L'affaissement augmente le risque d'inondation
La question ci-dessus a été soulevée par des experts lors du séminaire sur la lutte contre les inondations et le drainage dans le développement urbain; solutions pour mettre en œuvre les objectifs de collecte et de traitement des eaux usées urbaines d'ici 2030, organisé dans l'après-midi du 15 septembre.
M. Hoàng Quang Huy - représentant de la société de conseil technique international Royal HaskoningDHV (Haskoning), l'unité de conseil chargée de l'élaboration du projet de lutte contre les inondations pour la ville de Thủ Đức (ancienne), estime que Hô Chi Minh-Ville subit simultanément l'impact de nombreux facteurs d'inondation.
De nombreuses zones ont une altitude inférieure à 2 m, tandis que l'urbanisation rapide augmente la superficie en béton, ce qui fait déborder davantage d'eau de pluie. Les étangs, les zones basses et les espaces de stockage d'eau naturel se rétrécissent de plus en plus.
Dans la ville de Thủ Đức (ancienne), la superficie de l'urbanisation s'est fortement étendue au cours de la période 1990-2020, réduisant considérablement la capacité de stockage de l'eau naturelle. Pendant ce temps, le système de drainage est non synchronisé, certaines zones n'ont pas été suffisamment investies. Lorsque de fortes pluies se combinent à des marées hautes, le risque d'inondation augmente.
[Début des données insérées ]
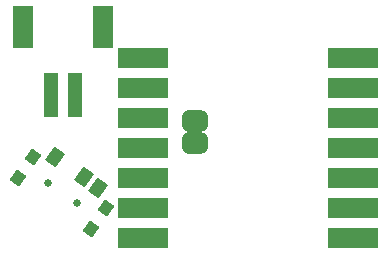
<source format=gbs>
G04*
G04 #@! TF.GenerationSoftware,Altium Limited,Altium Designer,21.8.1 (53)*
G04*
G04 Layer_Color=16711935*
%FSLAX25Y25*%
%MOIN*%
G70*
G04*
G04 #@! TF.SameCoordinates,BB14BC4D-F75F-4C2B-B3D6-E291CF296C5C*
G04*
G04*
G04 #@! TF.FilePolarity,Negative*
G04*
G01*
G75*
%ADD72C,0.02572*%
G04:AMPARAMS|DCode=73|XSize=86.74mil|YSize=70.99mil|CornerRadius=19.75mil|HoleSize=0mil|Usage=FLASHONLY|Rotation=0.000|XOffset=0mil|YOffset=0mil|HoleType=Round|Shape=RoundedRectangle|*
%AMROUNDEDRECTD73*
21,1,0.08674,0.03150,0,0,0.0*
21,1,0.04724,0.07099,0,0,0.0*
1,1,0.03950,0.02362,-0.01575*
1,1,0.03950,-0.02362,-0.01575*
1,1,0.03950,-0.02362,0.01575*
1,1,0.03950,0.02362,0.01575*
%
%ADD73ROUNDEDRECTD73*%
G04:AMPARAMS|DCode=83|XSize=55.24mil|YSize=43.43mil|CornerRadius=0mil|HoleSize=0mil|Usage=FLASHONLY|Rotation=55.000|XOffset=0mil|YOffset=0mil|HoleType=Round|Shape=Rectangle|*
%AMROTATEDRECTD83*
4,1,4,0.00195,-0.03508,-0.03363,-0.01017,-0.00195,0.03508,0.03363,0.01017,0.00195,-0.03508,0.0*
%
%ADD83ROTATEDRECTD83*%

G04:AMPARAMS|DCode=84|XSize=43.43mil|YSize=39.5mil|CornerRadius=0mil|HoleSize=0mil|Usage=FLASHONLY|Rotation=55.000|XOffset=0mil|YOffset=0mil|HoleType=Round|Shape=Rectangle|*
%AMROTATEDRECTD84*
4,1,4,0.00372,-0.02912,-0.02863,-0.00646,-0.00372,0.02912,0.02863,0.00646,0.00372,-0.02912,0.0*
%
%ADD84ROTATEDRECTD84*%

%ADD85R,0.04737X0.14580*%
%ADD86R,0.06706X0.14186*%
%ADD87R,0.16548X0.06800*%
D72*
X356000Y50500D02*
D03*
X346325Y57275D02*
D03*
D73*
X395505Y78000D02*
D03*
X395500Y70500D02*
D03*
D83*
X348761Y65902D02*
D03*
X358436Y59127D02*
D03*
X363274Y55740D02*
D03*
D84*
X365901Y48854D02*
D03*
X341391Y66016D02*
D03*
X336423Y58921D02*
D03*
X360933Y41759D02*
D03*
D85*
X347563Y86705D02*
D03*
X355437D02*
D03*
D86*
X338311Y109343D02*
D03*
X364689D02*
D03*
D87*
X448000Y59000D02*
D03*
Y39000D02*
D03*
Y49000D02*
D03*
Y89000D02*
D03*
Y79000D02*
D03*
Y69000D02*
D03*
Y99000D02*
D03*
X378000D02*
D03*
Y69000D02*
D03*
Y79000D02*
D03*
Y89000D02*
D03*
Y59000D02*
D03*
Y49000D02*
D03*
Y39000D02*
D03*
M02*

</source>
Toujours selon M. Huy, l'affaissement des terres et le changement climatique exercent une pression supplémentaire sur la lutte contre les inondations. Les données mesurées par le ministère de l'Agriculture et de l'Environnement montrent que le taux d'affaissement moyen à Hô Chi Minh-Ville et dans le delta du Mékong est d'environ 2 cm/an; certaines zones nouvellement développées ont un taux d'affaissement plus élevé.
PGS. TS Nguyễn Phú Quỳnh - Vice-directeur de l'Institut des sciences hydrauliques du Sud a déclaré que la plupart des hauteurs de fondation le long des deux rives de la rivière Saigon sont actuellement inférieures à 2 m, tandis que le niveau de marée réel aux stations de Phú An et Nhà Bè a atteint plus de 2 m. Si le taux d'affaissement se maintient à 2 cm/an, après 50 ans, cette zone pourrait s'affaissement d'environ 1 m supplémentaire.
La zone de Thảo Điền est un exemple clair de ce changement. Il y a environ 20 ans, de nombreuses zones nouvellement construites ici n'étaient pas régulièrement inondées, mais aujourd'hui, les inondations sont plus fréquentes car la hauteur réelle n'est plus conforme à la hauteur de planification initiale.
Passer de « drainage rapide » à « conservation de l'eau »
Selon M. Hoàng Quang Huy, le scénario d'inondation à 1% de fréquence dans des conditions de changement climatique en 2050 montre que de nombreuses zones de l'ancienne ville de Thủ Đức risquent d'être inondées.
Le nord de Thu Duc a un terrain élevé, ce qui fait que l'eau de pluie se concentre rapidement dans les zones basses. Pendant ce temps, l'eau des rivières Saigon, Dong Nai et du système de canaux peut remonter dans la ville lorsque le niveau de la rivière monte.
Face à cette réalité, M. Huy estime que Hô Chi Minh-Ville doit passer d'une mentalité qui se concentre uniquement sur le "dégagement rapide de l'eau" à une gestion intégrée des risques d'inondation.
En conséquence, la ville doit former des couches de protection de l'amont vers l'aval; combiner la régulation des réservoirs de Dầu Tiếng, Trị An avec des digues, des ouvrages de protection et des solutions basées sur la nature.

Un principe important est « retard – stockage – drainage ». Au lieu de laisser l'eau des zones hautes couler rapidement vers les zones basses, il est nécessaire de retenir l'eau dès l'amont et les zones hautes. En aval, augmenter les réservoirs de régulation, les espaces de stockage d'eau, puis drainer vers la rivière par les marées ou les stations de pompage.
Cette approche est similaire au modèle de "ville de la mousse", dans lequel les villes sont conçues pour absorber, stocker, réguler et drainer l'eau.
M. Huy a proposé que dans la région nord-ouest de Thu Duc, un lac de régulation combiné à un parc de zones humides soit construit à Go Dua, que des digues vertes soient développées le long de la rivière Saigon, que des canaux et des fossés soient dragués et que des canaux biologiques combinés à des espaces verts soient aménagés sur les grandes routes.
Selon les calculs, d'ici 2100, si des solutions de lutte contre les inondations ne sont pas investies, le risque de dommages pourrait atteindre 150 millions de dollars par an. Si des ouvrages et des solutions basés sur la nature sont combinés, le niveau de dommages pourrait être réduit à environ 50 millions de dollars par an.